[[ Records to use open ]]

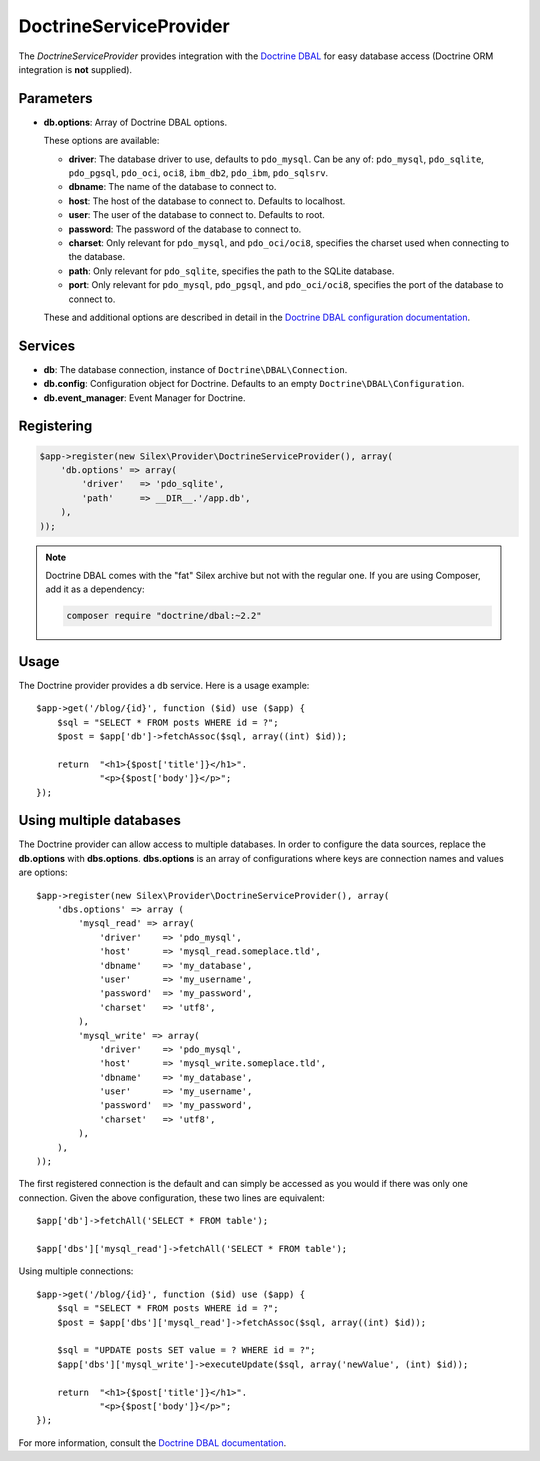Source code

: DoctrineServiceProvider
=======================

The *DoctrineServiceProvider* provides integration with the `Doctrine DBAL
<http://www.doctrine-project.org/projects/dbal>`_ for easy database access
(Doctrine ORM integration is **not** supplied).

Parameters
----------

* **db.options**: Array of Doctrine DBAL options.

  These options are available:

  * **driver**: The database driver to use, defaults to ``pdo_mysql``.
    Can be any of: ``pdo_mysql``, ``pdo_sqlite``, ``pdo_pgsql``,
    ``pdo_oci``, ``oci8``, ``ibm_db2``, ``pdo_ibm``, ``pdo_sqlsrv``.

  * **dbname**: The name of the database to connect to.

  * **host**: The host of the database to connect to. Defaults to
    localhost.

  * **user**: The user of the database to connect to. Defaults to
    root.

  * **password**: The password of the database to connect to.

  * **charset**: Only relevant for ``pdo_mysql``, and ``pdo_oci/oci8``,
    specifies the charset used when connecting to the database.

  * **path**: Only relevant for ``pdo_sqlite``, specifies the path to
    the SQLite database.

  * **port**: Only relevant for ``pdo_mysql``, ``pdo_pgsql``, and ``pdo_oci/oci8``,
    specifies the port of the database to connect to.

  These and additional options are described in detail in the `Doctrine DBAL
  configuration documentation <http://docs.doctrine-project.org/projects/doctrine-dbal/en/latest/reference/configuration.html>`_.

Services
--------

* **db**: The database connection, instance of
  ``Doctrine\DBAL\Connection``.

* **db.config**: Configuration object for Doctrine. Defaults to
  an empty ``Doctrine\DBAL\Configuration``.

* **db.event_manager**: Event Manager for Doctrine.

Registering
-----------

.. code-block:: php

    $app->register(new Silex\Provider\DoctrineServiceProvider(), array(
        'db.options' => array(
            'driver'   => 'pdo_sqlite',
            'path'     => __DIR__.'/app.db',
        ),
    ));

.. note::

    Doctrine DBAL comes with the "fat" Silex archive but not with the regular
    one. If you are using Composer, add it as a dependency:

    .. code-block:: bash

        composer require "doctrine/dbal:~2.2"

Usage
-----

The Doctrine provider provides a ``db`` service. Here is a usage
example::

    $app->get('/blog/{id}', function ($id) use ($app) {
        $sql = "SELECT * FROM posts WHERE id = ?";
        $post = $app['db']->fetchAssoc($sql, array((int) $id));

        return  "<h1>{$post['title']}</h1>".
                "<p>{$post['body']}</p>";
    });

Using multiple databases
------------------------

The Doctrine provider can allow access to multiple databases. In order to
configure the data sources, replace the **db.options** with **dbs.options**.
**dbs.options** is an array of configurations where keys are connection names
and values are options::

    $app->register(new Silex\Provider\DoctrineServiceProvider(), array(
        'dbs.options' => array (
            'mysql_read' => array(
                'driver'    => 'pdo_mysql',
                'host'      => 'mysql_read.someplace.tld',
                'dbname'    => 'my_database',
                'user'      => 'my_username',
                'password'  => 'my_password',
                'charset'   => 'utf8',
            ),
            'mysql_write' => array(
                'driver'    => 'pdo_mysql',
                'host'      => 'mysql_write.someplace.tld',
                'dbname'    => 'my_database',
                'user'      => 'my_username',
                'password'  => 'my_password',
                'charset'   => 'utf8',
            ),
        ),
    ));

The first registered connection is the default and can simply be accessed as
you would if there was only one connection. Given the above configuration,
these two lines are equivalent::

    $app['db']->fetchAll('SELECT * FROM table');

    $app['dbs']['mysql_read']->fetchAll('SELECT * FROM table');

Using multiple connections::

    $app->get('/blog/{id}', function ($id) use ($app) {
        $sql = "SELECT * FROM posts WHERE id = ?";
        $post = $app['dbs']['mysql_read']->fetchAssoc($sql, array((int) $id));

        $sql = "UPDATE posts SET value = ? WHERE id = ?";
        $app['dbs']['mysql_write']->executeUpdate($sql, array('newValue', (int) $id));

        return  "<h1>{$post['title']}</h1>".
                "<p>{$post['body']}</p>";
    });

For more information, consult the `Doctrine DBAL documentation
<http://docs.doctrine-project.org/projects/doctrine-dbal/en/latest/>`_.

[[ Records to use closed ]]

- Instruction:
Repeat the material line for line. Pictures stay out of the copy.

- Your response:
Source code

: DoctrineServiceProvider
=======================

The *DoctrineServiceProvider* provides integration with the `Doctrine DBAL
<http://www.doctrine-project.org/projects/dbal>`_ for easy database access
(Doctrine ORM integration is **not** supplied).

Parameters
----------

* **db.options**: Array of Doctrine DBAL options.

  These options are available:

  * **driver**: The database driver to use, defaults to ``pdo_mysql``.
    Can be any of: ``pdo_mysql``, ``pdo_sqlite``, ``pdo_pgsql``,
    ``pdo_oci``, ``oci8``, ``ibm_db2``, ``pdo_ibm``, ``pdo_sqlsrv``.

  * **dbname**: The name of the database to connect to.

  * **host**: The host of the database to connect to. Defaults to
    localhost.

  * **user**: The user of the database to connect to. Defaults to
    root.

  * **password**: The password of the database to connect to.

  * **charset**: Only relevant for ``pdo_mysql``, and ``pdo_oci/oci8``,
    specifies the charset used when connecting to the database.

  * **path**: Only relevant for ``pdo_sqlite``, specifies the path to
    the SQLite database.

  * **port**: Only relevant for ``pdo_mysql``, ``pdo_pgsql``, and ``pdo_oci/oci8``,
    specifies the port of the database to connect to.

  These and additional options are described in detail in the `Doctrine DBAL
  configuration documentation <http://docs.doctrine-project.org/projects/doctrine-dbal/en/latest/reference/configuration.html>`_.

Services
--------

* **db**: The database connection, instance of
  ``Doctrine\DBAL\Connection``.

* **db.config**: Configuration object for Doctrine. Defaults to
  an empty ``Doctrine\DBAL\Configuration``.

* **db.event_manager**: Event Manager for Doctrine.

Registering
-----------

.. code-block:: php

    $app->register(new Silex\Provider\DoctrineServiceProvider(), array(
        'db.options' => array(
            'driver'   => 'pdo_sqlite',
            'path'     => __DIR__.'/app.db',
        ),
    ));

.. note::

    Doctrine DBAL comes with the "fat" Silex archive but not with the regular
    one. If you are using Composer, add it as a dependency:

    .. code-block:: bash

        composer require "doctrine/dbal:~2.2"

Usage
-----

The Doctrine provider provides a ``db`` service. Here is a usage
example::

    $app->get('/blog/{id}', function ($id) use ($app) {
        $sql = "SELECT * FROM posts WHERE id = ?";
        $post = $app['db']->fetchAssoc($sql, array((int) $id));

        return  "<h1>{$post['title']}</h1>".
                "<p>{$post['body']}</p>";
    });

Using multiple databases
------------------------

The Doctrine provider can allow access to multiple databases. In order to
configure the data sources, replace the **db.options** with **dbs.options**.
**dbs.options** is an array of configurations where keys are connection names
and values are options::

    $app->register(new Silex\Provider\DoctrineServiceProvider(), array(
        'dbs.options' => array (
            'mysql_read' => array(
                'driver'    => 'pdo_mysql',
                'host'      => 'mysql_read.someplace.tld',
                'dbname'    => 'my_database',
                'user'      => 'my_username',
                'password'  => 'my_password',
                'charset'   => 'utf8',
            ),
            'mysql_write' => array(
                'driver'    => 'pdo_mysql',
                'host'      => 'mysql_write.someplace.tld',
                'dbname'    => 'my_database',
                'user'      => 'my_username',
                'password'  => 'my_password',
                'charset'   => 'utf8',
            ),
        ),
    ));

The first registered connection is the default and can simply be accessed as
you would if there was only one connection. Given the above configuration,
these two lines are equivalent::

    $app['db']->fetchAll('SELECT * FROM table');

    $app['dbs']['mysql_read']->fetchAll('SELECT * FROM table');

Using multiple connections::

    $app->get('/blog/{id}', function ($id) use ($app) {
        $sql = "SELECT * FROM posts WHERE id = ?";
        $post = $app['dbs']['mysql_read']->fetchAssoc($sql, array((int) $id));

        $sql = "UPDATE posts SET value = ? WHERE id = ?";
        $app['dbs']['mysql_write']->executeUpdate($sql, array('newValue', (int) $id));

        return  "<h1>{$post['title']}</h1>".
                "<p>{$post['body']}</p>";
    });

For more information, consult the `Doctrine DBAL documentation
<http://docs.doctrine-project.org/projects/doctrine-dbal/en/latest/>`_.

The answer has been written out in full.